When we left the room, my lolo, my father's dad, asked me how I was. For some reason, no voice came out of my mouth. Perhaps due to much sadness, I couldn't speak. I just cried. Hugged my mom tight as I cried. Cried really hard.

My aunt who is a doctor told me my father was in a coma. I didn't know what "coma" was then for me. She explained to me that time as "think of it as if you're sleeping and you couldn't wake up". I gave her a confused look and she told me, sighing, "...it's when you're in a state of deep unconsciousness for a long time". I knew it wasn't good at all. But I just had to accept it.

During that time when my father was in a coma and when I found out he had brain aneurism, I just prayed and prayed. There were times I would cry even while praying. I would pray to God, Jesus Christ, Mother Mary, all the saints I knew, martyrs I have heard of; I prayed formula prayers, spontaneous prayers, prayers taught to me by people. It was a tough time for my family; for my mother specially. I knew, that more than anything else in the world, what I just needed then, were prayers of people and just people to pray for all of us.

I remember my aunt telling us that brain aneurism is quite much hard to deal with than cancer. Personal opinion of hers. I could recall she told us that aneurisms usually don't have any signs, they just happen. And it was evident with what happened to my father. I never researched on it. I just don't want to remember the tough times...

Knowing that my father passed away is hard. The thought, the memories, everything would just hit me at random sometimes. The pain is there. The pain lingers on. And I guess it's the hole in my heart that I couldn't seem to fill in. Starting that day, I knew how hard it is to have someone so dear to you be taken.

Coping was hard. It took me around a year and a half to get fully past it. But then again, you can never truly get past it. The pain still lingers on.

Fast forward to Second Year. A teacher of mine had someone close to him undergoing some pain and was terribly ill too. I remember he would tell our class his experiences day to day about how his sister-in-law(correct me if I'm wrong) was terribly ill and how his family didn't have enough money.

One day my mom told me that she happened to see that teacher of mine in the hospital as she brought my lola, her mom, to the hospital for her checkup.

The following day, my teacher told the class how he met this woman who was able to help her. Apparently he was going everywhere looking for this doctor he was supposed to approach, but he couldn't find him. My teacher stumbled upon this woman who apparently knows him. They got into a short conversation and when my teacher asked the woman if she knew the doctor, by any chance. The woman said yes and right there, she pointed out the doctor.

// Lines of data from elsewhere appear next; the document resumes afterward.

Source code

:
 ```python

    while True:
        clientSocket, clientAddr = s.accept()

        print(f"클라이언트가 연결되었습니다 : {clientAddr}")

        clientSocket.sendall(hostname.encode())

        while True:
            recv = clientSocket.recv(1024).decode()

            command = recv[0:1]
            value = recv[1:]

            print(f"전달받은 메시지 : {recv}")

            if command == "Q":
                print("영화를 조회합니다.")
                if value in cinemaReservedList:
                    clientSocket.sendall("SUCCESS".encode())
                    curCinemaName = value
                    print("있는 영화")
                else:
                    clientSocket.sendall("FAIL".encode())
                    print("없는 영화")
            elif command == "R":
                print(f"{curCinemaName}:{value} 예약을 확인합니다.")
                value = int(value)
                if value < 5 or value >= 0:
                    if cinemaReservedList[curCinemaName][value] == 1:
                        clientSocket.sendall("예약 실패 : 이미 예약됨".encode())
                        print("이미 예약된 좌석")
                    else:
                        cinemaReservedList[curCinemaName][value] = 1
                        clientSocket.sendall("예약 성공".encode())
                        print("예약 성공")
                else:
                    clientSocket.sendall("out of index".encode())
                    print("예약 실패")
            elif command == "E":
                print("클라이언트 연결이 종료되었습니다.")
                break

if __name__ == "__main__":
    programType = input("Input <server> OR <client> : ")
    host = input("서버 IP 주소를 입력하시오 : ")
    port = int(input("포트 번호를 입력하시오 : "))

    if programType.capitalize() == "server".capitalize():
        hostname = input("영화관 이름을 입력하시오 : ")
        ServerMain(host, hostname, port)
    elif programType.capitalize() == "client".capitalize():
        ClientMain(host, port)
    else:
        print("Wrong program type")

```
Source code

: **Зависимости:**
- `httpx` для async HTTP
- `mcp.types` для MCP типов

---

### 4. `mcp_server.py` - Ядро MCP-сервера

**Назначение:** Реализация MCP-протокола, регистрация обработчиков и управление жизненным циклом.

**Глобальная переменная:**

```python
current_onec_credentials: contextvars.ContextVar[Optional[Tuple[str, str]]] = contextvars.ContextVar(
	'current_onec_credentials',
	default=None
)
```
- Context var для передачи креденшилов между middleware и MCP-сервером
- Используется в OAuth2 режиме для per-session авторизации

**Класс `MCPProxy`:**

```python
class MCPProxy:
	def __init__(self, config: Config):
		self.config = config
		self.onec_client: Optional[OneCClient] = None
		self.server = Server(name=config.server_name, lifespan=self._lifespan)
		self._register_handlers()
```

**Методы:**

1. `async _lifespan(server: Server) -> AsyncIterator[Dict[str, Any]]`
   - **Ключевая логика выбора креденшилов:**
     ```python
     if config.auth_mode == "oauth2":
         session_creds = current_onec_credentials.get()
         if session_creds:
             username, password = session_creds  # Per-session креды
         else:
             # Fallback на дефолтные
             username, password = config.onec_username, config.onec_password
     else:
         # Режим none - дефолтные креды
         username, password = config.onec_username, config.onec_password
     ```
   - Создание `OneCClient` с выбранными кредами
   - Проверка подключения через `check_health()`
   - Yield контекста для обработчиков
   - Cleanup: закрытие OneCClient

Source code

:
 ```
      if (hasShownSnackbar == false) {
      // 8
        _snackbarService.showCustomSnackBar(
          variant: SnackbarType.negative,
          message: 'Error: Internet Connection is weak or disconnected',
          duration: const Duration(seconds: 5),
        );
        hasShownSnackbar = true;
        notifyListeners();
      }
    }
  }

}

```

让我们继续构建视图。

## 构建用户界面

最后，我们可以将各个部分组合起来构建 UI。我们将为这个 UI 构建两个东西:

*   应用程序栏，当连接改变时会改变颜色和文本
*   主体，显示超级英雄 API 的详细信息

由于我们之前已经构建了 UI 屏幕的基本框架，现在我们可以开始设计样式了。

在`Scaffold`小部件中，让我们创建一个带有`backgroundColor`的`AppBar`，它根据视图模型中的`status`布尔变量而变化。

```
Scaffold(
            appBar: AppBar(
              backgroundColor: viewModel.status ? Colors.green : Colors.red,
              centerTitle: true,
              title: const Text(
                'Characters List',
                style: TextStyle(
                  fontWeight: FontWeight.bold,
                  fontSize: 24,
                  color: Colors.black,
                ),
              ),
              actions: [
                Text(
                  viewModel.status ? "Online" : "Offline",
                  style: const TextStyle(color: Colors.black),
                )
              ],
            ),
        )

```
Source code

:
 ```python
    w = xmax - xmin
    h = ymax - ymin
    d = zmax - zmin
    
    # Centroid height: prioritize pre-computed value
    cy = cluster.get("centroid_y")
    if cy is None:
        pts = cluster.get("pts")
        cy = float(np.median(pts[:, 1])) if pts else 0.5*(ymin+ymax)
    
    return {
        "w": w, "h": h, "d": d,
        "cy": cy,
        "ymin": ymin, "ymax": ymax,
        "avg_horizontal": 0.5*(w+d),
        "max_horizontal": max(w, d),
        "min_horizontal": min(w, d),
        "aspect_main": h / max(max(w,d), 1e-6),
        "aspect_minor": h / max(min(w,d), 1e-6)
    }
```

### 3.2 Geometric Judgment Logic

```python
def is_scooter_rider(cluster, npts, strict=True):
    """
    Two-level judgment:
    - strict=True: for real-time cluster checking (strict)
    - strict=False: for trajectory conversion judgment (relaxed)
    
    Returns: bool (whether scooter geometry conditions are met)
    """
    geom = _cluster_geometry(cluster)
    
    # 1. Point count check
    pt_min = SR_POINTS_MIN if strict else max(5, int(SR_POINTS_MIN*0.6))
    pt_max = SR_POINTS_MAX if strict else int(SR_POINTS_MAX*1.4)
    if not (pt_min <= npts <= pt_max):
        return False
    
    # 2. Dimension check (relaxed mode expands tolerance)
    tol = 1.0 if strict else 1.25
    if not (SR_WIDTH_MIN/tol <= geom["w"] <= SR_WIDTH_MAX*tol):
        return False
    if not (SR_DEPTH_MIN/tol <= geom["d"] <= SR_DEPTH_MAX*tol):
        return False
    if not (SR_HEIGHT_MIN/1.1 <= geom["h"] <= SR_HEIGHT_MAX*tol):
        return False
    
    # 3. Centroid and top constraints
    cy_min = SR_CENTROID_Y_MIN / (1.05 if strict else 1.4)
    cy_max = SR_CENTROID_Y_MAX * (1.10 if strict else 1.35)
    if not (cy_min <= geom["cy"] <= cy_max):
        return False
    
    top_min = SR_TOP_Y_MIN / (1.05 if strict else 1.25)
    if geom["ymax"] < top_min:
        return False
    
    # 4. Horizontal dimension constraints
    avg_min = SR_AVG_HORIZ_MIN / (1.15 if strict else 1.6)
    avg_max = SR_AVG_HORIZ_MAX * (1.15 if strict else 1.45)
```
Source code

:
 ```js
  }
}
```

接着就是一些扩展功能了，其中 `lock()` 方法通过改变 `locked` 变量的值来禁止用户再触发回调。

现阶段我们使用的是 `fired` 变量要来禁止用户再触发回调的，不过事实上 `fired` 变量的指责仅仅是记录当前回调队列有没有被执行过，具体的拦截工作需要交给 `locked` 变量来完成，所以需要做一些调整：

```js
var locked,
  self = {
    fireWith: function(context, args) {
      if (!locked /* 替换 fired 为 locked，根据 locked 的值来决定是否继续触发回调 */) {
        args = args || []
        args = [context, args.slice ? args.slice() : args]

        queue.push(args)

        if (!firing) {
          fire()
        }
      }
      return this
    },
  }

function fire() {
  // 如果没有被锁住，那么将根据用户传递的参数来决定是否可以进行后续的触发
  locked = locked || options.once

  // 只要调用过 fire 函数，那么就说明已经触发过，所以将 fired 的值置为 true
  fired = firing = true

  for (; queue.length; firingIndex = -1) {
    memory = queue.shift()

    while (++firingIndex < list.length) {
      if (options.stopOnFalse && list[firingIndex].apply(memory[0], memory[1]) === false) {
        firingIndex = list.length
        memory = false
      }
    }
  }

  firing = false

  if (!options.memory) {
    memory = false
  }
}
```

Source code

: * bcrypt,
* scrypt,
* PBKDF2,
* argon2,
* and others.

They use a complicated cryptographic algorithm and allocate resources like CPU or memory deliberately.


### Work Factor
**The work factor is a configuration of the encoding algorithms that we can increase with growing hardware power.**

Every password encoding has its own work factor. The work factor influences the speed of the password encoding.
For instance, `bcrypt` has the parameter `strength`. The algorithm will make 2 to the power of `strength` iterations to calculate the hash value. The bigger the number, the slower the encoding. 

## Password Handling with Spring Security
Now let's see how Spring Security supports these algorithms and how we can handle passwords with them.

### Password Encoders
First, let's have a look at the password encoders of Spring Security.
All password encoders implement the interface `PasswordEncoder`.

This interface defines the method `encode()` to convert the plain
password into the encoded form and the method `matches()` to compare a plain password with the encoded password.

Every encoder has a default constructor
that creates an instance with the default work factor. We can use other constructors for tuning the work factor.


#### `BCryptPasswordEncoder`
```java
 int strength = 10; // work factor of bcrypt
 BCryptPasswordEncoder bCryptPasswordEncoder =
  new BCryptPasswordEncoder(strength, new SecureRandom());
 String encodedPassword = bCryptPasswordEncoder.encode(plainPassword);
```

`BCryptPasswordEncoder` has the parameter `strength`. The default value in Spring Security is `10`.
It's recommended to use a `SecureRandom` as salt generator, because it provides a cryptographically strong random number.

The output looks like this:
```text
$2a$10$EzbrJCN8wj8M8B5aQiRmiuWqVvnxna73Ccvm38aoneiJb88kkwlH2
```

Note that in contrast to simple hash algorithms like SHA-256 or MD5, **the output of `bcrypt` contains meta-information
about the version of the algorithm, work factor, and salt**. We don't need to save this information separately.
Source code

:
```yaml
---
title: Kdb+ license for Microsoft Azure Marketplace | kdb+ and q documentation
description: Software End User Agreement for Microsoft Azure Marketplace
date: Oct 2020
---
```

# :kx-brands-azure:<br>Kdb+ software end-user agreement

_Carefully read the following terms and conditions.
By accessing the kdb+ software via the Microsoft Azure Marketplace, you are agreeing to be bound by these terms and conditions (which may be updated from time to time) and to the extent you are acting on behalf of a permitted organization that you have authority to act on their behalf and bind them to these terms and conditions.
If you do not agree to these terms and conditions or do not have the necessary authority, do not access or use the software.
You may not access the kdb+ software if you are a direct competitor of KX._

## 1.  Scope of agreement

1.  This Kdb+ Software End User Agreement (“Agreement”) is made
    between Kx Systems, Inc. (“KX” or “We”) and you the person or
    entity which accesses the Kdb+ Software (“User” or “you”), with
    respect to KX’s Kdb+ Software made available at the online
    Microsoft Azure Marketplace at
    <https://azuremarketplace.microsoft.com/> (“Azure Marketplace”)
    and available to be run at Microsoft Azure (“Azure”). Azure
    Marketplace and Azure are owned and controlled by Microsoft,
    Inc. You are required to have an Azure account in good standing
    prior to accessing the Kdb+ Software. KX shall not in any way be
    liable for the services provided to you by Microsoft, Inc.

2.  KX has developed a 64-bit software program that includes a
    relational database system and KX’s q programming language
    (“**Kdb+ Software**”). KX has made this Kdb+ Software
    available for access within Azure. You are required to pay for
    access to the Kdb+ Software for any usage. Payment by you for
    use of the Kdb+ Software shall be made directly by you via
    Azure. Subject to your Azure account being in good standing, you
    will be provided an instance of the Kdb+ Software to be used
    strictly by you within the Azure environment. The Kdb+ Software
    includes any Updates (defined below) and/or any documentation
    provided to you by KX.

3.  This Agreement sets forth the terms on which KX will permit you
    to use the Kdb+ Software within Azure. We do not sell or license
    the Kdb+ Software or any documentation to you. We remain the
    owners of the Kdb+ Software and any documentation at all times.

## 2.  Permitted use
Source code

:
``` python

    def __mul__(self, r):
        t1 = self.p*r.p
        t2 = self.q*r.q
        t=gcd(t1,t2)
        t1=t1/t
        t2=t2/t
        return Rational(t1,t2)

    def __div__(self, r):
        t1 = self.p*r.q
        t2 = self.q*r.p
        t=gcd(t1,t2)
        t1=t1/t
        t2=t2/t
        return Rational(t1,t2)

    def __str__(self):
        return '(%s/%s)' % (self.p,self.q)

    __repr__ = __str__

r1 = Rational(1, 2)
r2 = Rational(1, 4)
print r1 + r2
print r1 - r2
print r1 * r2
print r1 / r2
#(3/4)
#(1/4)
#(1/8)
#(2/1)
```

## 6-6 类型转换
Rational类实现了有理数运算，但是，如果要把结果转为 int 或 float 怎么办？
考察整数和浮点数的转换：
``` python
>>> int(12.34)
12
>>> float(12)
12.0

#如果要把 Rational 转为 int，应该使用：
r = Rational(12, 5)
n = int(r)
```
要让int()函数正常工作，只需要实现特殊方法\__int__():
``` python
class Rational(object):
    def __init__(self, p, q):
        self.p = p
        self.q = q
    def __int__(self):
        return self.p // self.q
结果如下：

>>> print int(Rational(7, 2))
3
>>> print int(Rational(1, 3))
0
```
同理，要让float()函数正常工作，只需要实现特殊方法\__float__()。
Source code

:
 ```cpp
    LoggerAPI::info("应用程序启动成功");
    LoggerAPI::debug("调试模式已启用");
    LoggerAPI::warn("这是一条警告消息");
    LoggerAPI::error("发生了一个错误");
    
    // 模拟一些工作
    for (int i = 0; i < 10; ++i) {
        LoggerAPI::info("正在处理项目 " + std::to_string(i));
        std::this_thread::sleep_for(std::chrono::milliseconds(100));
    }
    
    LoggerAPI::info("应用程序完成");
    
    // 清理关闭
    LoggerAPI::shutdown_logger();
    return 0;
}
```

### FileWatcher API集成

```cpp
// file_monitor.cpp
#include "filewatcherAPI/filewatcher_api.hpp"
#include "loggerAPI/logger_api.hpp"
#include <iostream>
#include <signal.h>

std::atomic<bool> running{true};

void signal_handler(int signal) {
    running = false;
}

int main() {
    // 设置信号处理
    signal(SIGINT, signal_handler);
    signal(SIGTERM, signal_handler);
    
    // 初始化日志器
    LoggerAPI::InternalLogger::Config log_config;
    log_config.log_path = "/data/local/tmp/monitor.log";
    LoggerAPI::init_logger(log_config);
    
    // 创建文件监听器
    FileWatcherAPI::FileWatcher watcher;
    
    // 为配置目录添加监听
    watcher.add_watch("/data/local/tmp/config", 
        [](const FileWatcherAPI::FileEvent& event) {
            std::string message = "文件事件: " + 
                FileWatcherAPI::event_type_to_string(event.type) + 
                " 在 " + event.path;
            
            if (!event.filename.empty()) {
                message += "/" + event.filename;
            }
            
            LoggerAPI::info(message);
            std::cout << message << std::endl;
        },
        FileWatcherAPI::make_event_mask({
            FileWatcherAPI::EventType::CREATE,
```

The doctor still recognized the woman, apparently. The woman told my teacher that, that doctor was also the doctor of her husband who passed away 4 years ago. They talked for a little while and because of that, the expenses of my teacher decreased. After that subject, my teacher asked me if we could talk. He told me to give his regards to my mom, and to say thank you.

Apparently, the woman she saw with the husband who passed away 4 years ago, who knew the doctor... is my mom.

***

Until now, I am still struck at how God make things happen for a reason, even if we don't like it. In a way, I feel happy for my father as he was still able to help people even after his death. He is one of the greatest sources of inspiration of mine. He was the one who told me that I may forget everything academic that I will learn in school, just never forget those that are non-academic. He told me that he would rather see me as someone working and serving directly or indirectly for the people, than be a leader. And I guess, that is why I am who I am now. Because of my father.

***

To my friend, to his family, her family and her friends, God do things for a reason. I am praying for all of you. I may have experienced the one with the "not so fortunate" ending, but believe me when I say, prayers are powerful. Never forget to pray for each of you to be strong, to accept whatever God will give you.